Storage facilities should also benefit from the situation since they can increase demand by charging during periods of potential overgeneration — while getting paid to store the excess electricity — and then use that stored energy to meet peak demand and provide ancillary services, thereby reducing the amount of gas-fired generation needed to operate at minimum levels to provide reserves.
Demand response may also be able to meet some of those peak ramping needs and reduce minimum generation levels.
We would also expect to see changes in rate design with an emphasis on getting better price signals to customers to encourage load shifting to times of surplus generation, which might be in the middle of the day. This would be a reversal of historic conservation efforts designed to reduce consumption during historic peak periods such as noon to 6 p.m. in the summer months.
An unknown factor in addressing overgeneration is whether excess generation in California can be exported to other areas. The CAISO says that there have never been fewer than 2,000 megawatts of net imports into California, and therefore, it has assumed zero net exports from California in its modeling. With greater regional coordination, grid operators may be better able to dispatch resources across larger geographic areas, which should reduce the likelihood of overgeneration and curtailment. A first step in this direction was the creation of the energy imbalance market between the CAISO and PacifiCorp that began operating on October 1, 2014; this new market is expected to expand to include Nevada Power in 2015. The CAISO has indicated that it is open to greater regional cooperation, but will move slowly and only in collaboration with other balancing authorities in the West.

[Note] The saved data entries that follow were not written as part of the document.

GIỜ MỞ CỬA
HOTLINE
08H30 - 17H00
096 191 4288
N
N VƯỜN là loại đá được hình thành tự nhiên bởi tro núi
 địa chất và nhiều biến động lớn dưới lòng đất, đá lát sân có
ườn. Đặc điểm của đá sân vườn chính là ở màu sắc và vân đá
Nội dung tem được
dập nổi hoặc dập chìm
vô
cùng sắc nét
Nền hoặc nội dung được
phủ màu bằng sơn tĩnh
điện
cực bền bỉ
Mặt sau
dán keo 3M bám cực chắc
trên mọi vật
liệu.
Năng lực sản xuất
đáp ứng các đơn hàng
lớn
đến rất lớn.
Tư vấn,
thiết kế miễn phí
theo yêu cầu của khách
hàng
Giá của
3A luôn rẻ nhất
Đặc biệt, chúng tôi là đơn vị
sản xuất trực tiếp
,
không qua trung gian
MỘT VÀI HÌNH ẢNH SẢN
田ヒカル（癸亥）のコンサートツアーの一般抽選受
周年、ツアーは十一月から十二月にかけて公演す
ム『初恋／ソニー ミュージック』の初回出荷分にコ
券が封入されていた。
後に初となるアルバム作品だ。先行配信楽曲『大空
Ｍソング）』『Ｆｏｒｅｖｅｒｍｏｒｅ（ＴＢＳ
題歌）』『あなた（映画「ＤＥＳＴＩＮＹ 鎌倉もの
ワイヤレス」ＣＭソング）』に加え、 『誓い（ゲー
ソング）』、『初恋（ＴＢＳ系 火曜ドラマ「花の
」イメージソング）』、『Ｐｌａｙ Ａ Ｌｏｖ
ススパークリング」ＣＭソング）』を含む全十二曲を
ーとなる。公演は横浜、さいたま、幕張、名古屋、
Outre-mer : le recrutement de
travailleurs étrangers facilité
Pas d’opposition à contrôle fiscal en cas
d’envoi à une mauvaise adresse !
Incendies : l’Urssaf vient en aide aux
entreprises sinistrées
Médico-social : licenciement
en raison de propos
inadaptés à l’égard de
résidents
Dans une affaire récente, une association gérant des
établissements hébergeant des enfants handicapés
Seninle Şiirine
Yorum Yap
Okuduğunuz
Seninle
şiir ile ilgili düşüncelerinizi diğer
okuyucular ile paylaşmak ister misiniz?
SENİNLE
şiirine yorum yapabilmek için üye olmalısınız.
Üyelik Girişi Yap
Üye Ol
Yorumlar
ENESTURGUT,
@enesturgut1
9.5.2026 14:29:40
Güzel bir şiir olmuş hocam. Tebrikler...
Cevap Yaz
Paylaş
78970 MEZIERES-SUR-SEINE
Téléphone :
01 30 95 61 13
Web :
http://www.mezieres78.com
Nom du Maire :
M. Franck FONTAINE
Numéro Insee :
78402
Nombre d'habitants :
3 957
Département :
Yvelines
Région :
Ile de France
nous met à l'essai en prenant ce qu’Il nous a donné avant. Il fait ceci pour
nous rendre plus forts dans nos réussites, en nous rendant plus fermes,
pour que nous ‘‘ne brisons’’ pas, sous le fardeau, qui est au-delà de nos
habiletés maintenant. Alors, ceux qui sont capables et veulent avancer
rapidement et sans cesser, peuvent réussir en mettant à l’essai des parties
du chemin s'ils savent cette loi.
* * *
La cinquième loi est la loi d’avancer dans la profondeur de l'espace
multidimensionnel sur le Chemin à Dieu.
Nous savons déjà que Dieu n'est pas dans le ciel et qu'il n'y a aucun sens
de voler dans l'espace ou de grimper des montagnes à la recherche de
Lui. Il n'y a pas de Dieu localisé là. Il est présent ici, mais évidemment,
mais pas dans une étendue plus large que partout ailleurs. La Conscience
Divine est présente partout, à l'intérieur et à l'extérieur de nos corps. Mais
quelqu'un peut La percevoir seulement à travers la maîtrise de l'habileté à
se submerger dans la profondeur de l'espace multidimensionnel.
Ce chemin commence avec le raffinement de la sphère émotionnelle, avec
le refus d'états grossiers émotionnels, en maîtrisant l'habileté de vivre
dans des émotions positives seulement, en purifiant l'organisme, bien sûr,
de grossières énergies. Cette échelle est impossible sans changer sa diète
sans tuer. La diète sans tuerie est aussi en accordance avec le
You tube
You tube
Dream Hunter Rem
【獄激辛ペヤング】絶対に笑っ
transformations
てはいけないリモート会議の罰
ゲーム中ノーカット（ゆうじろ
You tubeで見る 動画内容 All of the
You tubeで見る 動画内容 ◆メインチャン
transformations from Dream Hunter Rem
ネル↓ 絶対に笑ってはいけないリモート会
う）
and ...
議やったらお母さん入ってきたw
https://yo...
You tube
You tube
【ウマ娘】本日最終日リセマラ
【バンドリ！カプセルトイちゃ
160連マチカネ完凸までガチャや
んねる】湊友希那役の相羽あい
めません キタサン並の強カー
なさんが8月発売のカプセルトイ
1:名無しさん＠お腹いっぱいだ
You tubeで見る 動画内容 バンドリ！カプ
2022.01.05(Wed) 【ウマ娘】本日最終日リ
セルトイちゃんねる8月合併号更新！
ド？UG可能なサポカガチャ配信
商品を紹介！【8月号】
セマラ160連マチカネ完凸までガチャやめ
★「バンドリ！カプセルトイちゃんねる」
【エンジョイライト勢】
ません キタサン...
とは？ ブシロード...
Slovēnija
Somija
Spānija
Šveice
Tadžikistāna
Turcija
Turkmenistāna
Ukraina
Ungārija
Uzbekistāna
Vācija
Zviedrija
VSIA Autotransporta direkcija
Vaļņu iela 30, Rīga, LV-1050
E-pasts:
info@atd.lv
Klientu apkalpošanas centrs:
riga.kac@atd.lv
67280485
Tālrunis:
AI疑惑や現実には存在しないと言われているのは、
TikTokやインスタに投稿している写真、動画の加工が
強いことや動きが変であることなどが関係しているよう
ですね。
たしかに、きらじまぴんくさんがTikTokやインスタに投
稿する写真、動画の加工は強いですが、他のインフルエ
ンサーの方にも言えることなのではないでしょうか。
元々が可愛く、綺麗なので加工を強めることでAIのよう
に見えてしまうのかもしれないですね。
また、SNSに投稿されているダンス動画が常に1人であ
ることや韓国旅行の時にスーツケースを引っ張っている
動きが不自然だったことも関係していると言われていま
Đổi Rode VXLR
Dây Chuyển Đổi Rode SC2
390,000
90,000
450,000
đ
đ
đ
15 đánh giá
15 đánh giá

The CAISO recently put the overgeneration issue front and center, making it a major theme of its annual stakeholder symposium in October. It hopes that by raising these concerns now, California can avoid the reliability, environmental and economic impacts that would result from pursuing an expanded renewable energy policy without also addressing the concomitant integration issues that threaten to undermine the policy.
Given this attention and the various tools available to regulators and grid operators to address the underlying causes of overgeneration, it is not a given that the CAISO’s forecasted curtailment levels will actually occur during the 10-year time horizon that was modeled.
In fact, preliminary results from the California 2030 low-carbon grid study being performed by the National Renewable Energy Laboratory and sponsored by a group of clean energy companies, foundations and trade associations suggest that, with substantial increases in energy efficiency, demand response and storage and greater cooperation across the West, California’s electrical system in 2030 would be able to accommodate a diverse portfolio of incremental renewable generation equivalent to a 50% RPS with minimal renewable curtailment to address overgeneration.